HOW TO COMPLETE THIS TASK: Please report every line in the entries that contains the string "Bottom".

ENTRIES SUPPLIED:
********

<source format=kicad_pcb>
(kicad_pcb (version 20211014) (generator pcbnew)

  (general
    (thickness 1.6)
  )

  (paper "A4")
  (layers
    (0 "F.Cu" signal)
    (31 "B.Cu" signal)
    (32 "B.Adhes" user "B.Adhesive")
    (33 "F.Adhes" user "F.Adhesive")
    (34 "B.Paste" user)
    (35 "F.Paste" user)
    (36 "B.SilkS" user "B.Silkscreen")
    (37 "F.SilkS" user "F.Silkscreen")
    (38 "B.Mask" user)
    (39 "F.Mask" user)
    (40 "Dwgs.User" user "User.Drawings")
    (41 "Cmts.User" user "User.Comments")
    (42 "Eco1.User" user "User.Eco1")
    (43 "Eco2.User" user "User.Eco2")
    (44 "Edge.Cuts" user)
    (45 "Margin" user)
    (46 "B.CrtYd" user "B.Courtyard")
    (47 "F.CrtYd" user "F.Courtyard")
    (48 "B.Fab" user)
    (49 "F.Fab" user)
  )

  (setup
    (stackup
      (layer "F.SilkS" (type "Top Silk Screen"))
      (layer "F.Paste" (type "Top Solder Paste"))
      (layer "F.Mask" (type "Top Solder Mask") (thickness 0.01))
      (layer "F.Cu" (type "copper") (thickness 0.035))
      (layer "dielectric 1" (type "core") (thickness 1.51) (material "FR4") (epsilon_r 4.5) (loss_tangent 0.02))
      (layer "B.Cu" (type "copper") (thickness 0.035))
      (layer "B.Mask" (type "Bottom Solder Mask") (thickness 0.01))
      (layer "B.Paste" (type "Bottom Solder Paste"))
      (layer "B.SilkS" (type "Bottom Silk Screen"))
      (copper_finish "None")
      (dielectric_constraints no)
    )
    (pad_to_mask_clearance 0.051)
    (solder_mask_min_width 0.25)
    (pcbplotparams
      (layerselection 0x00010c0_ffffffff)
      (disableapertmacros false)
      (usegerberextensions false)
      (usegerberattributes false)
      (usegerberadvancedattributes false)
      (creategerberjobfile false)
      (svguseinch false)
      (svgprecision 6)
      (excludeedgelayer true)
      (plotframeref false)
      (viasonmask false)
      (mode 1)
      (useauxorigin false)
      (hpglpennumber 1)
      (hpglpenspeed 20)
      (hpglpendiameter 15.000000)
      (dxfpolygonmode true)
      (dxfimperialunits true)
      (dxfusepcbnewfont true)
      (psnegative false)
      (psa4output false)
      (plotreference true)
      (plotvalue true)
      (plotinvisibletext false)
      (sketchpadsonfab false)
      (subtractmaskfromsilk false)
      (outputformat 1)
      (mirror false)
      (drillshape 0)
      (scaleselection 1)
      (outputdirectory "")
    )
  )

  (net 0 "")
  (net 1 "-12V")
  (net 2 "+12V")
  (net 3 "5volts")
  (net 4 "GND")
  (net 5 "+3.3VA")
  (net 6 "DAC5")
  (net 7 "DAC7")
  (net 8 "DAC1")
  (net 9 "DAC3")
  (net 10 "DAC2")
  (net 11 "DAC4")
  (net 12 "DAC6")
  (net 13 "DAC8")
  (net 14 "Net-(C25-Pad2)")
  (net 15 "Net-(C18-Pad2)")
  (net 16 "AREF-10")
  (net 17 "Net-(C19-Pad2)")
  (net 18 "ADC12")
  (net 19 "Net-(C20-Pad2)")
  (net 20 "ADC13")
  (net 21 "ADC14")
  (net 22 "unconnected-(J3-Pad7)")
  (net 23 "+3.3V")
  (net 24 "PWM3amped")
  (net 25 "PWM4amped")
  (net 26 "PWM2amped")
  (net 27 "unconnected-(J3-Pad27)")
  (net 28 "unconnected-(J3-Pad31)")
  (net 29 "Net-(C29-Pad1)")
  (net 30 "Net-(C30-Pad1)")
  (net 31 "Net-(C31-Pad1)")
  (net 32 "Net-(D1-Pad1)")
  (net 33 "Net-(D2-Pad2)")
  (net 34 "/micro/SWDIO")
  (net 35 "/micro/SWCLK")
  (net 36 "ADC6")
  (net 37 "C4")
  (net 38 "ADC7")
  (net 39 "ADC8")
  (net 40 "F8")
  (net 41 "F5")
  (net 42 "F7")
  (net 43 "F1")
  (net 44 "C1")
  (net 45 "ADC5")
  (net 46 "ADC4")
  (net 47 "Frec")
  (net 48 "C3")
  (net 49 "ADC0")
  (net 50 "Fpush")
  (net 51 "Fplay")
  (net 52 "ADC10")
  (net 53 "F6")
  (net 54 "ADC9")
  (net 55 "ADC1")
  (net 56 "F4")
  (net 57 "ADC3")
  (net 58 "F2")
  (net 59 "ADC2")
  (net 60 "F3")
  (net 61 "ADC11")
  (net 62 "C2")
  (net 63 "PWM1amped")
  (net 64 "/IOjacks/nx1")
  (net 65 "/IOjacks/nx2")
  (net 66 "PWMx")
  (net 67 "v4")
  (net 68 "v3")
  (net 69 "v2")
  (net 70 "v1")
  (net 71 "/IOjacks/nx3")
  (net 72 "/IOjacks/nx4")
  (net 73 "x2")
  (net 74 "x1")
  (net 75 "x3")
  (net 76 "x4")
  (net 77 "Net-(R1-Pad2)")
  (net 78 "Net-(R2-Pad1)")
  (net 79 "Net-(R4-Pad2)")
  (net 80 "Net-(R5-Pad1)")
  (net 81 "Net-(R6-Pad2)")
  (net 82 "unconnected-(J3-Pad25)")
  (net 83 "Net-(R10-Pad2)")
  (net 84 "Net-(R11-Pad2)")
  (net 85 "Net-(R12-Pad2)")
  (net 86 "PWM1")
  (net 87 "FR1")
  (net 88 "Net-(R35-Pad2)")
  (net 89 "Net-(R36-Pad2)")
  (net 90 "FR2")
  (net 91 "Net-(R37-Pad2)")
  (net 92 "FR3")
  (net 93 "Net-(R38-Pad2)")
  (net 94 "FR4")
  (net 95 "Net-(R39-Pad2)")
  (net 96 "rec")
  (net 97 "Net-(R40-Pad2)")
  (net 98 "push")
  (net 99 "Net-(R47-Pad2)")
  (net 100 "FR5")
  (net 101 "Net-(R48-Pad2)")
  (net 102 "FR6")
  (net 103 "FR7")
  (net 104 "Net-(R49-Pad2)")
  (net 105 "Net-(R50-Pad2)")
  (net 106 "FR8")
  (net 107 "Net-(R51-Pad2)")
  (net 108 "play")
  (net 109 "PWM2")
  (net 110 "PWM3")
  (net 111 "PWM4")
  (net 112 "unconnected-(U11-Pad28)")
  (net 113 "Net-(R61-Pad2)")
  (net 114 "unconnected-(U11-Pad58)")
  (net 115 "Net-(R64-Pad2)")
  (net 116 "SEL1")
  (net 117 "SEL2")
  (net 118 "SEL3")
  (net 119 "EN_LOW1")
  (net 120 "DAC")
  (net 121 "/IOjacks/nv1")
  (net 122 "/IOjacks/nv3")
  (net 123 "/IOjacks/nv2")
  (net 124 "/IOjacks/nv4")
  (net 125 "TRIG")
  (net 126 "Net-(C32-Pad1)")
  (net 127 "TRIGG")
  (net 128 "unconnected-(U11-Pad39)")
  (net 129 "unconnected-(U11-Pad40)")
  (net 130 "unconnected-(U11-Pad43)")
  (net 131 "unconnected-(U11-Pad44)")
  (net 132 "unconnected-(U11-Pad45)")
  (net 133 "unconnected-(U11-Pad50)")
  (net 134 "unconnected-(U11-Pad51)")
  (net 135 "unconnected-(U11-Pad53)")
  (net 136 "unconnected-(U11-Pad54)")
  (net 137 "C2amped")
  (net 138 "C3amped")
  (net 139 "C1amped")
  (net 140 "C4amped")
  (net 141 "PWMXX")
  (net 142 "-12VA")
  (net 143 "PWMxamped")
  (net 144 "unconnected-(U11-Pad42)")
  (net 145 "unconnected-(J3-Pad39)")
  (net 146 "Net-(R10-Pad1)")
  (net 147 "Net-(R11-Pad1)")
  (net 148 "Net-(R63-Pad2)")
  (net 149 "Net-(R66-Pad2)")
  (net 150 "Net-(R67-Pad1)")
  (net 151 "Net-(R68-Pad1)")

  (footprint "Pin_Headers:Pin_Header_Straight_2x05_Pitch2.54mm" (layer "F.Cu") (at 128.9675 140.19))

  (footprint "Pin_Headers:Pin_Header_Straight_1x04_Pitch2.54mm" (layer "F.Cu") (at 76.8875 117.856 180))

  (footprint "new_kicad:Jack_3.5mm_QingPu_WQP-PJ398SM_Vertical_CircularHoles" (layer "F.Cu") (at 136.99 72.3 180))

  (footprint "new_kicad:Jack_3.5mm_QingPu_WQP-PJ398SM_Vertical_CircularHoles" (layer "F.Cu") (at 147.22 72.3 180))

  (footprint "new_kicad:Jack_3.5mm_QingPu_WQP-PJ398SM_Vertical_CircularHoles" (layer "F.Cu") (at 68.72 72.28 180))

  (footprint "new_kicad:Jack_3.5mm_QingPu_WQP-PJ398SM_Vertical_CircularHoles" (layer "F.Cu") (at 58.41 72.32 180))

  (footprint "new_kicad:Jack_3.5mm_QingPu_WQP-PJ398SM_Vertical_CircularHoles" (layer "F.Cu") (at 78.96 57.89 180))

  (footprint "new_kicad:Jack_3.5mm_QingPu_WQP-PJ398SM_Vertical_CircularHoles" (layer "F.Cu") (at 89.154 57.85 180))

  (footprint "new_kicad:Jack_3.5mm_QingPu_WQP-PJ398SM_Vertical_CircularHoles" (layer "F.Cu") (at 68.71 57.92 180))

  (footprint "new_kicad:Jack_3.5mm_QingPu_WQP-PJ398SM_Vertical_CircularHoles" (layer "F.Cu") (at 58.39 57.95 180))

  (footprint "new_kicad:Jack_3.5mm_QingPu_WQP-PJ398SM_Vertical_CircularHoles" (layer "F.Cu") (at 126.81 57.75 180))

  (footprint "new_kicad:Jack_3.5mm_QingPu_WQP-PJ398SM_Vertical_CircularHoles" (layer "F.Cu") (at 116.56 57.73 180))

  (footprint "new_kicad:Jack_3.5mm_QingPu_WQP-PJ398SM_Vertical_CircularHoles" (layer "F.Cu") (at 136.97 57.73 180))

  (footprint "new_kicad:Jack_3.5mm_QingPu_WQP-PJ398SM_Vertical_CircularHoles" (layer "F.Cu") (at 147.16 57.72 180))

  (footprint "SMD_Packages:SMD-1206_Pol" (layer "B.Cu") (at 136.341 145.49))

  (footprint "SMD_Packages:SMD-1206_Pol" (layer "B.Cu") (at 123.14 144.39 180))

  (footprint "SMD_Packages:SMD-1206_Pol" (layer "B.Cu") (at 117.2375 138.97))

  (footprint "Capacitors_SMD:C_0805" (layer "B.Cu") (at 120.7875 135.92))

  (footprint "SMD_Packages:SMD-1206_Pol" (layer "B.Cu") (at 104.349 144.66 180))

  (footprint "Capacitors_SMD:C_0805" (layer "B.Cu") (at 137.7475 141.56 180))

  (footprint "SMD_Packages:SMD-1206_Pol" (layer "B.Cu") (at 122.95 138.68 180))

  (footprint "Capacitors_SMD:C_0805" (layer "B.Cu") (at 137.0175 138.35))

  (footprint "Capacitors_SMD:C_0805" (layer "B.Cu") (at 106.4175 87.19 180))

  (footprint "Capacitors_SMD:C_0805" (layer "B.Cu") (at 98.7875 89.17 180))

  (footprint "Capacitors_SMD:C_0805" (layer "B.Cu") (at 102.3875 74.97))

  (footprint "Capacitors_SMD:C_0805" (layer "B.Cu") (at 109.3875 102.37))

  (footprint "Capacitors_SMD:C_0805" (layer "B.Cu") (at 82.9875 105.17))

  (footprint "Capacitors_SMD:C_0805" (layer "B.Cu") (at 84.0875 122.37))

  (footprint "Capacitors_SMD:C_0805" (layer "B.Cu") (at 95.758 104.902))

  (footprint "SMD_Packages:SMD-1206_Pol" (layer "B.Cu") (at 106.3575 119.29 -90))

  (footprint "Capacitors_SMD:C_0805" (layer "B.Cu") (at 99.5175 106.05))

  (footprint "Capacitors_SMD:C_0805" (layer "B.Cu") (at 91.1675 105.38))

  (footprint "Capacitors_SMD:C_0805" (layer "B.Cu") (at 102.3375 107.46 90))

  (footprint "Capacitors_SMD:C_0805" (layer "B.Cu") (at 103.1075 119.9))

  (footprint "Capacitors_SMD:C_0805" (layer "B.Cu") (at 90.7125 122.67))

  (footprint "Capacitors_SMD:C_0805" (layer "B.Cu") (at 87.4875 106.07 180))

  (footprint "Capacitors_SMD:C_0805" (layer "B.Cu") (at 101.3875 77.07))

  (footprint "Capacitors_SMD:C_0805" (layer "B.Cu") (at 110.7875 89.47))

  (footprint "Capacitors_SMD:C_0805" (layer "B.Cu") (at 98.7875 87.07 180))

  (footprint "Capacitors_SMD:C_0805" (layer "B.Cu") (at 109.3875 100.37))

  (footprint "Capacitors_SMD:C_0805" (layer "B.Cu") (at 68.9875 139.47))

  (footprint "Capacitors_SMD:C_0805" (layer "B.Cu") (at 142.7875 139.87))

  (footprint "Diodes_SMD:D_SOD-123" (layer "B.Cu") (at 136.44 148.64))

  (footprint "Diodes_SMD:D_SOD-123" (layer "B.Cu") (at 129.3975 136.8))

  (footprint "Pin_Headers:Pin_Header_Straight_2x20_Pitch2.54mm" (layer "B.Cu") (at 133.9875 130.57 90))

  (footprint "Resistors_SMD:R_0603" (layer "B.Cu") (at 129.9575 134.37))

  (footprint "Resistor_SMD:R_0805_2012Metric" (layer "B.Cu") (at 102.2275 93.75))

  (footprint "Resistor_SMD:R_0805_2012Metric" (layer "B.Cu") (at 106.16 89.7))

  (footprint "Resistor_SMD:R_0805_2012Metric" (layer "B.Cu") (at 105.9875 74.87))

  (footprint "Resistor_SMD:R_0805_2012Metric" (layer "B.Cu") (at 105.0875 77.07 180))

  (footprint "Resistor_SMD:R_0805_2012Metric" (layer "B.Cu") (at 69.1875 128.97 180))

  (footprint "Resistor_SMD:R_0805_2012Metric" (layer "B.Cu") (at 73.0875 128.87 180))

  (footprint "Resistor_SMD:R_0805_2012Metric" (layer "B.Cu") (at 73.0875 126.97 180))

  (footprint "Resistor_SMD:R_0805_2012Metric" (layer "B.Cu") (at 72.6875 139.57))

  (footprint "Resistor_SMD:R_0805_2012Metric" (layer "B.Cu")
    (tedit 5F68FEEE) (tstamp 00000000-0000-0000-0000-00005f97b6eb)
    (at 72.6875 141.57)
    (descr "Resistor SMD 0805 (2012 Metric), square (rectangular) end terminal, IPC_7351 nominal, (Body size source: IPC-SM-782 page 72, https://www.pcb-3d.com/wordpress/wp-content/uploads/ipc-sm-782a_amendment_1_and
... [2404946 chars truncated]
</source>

********

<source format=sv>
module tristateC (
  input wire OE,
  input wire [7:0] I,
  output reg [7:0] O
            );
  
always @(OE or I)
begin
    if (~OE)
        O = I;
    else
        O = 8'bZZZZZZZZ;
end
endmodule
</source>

********

RESPONSE:
      (layer "B.Mask" (type "Bottom Solder Mask") (thickness 0.01))
      (layer "B.Paste" (type "Bottom Solder Paste"))
      (layer "B.SilkS" (type "Bottom Silk Screen"))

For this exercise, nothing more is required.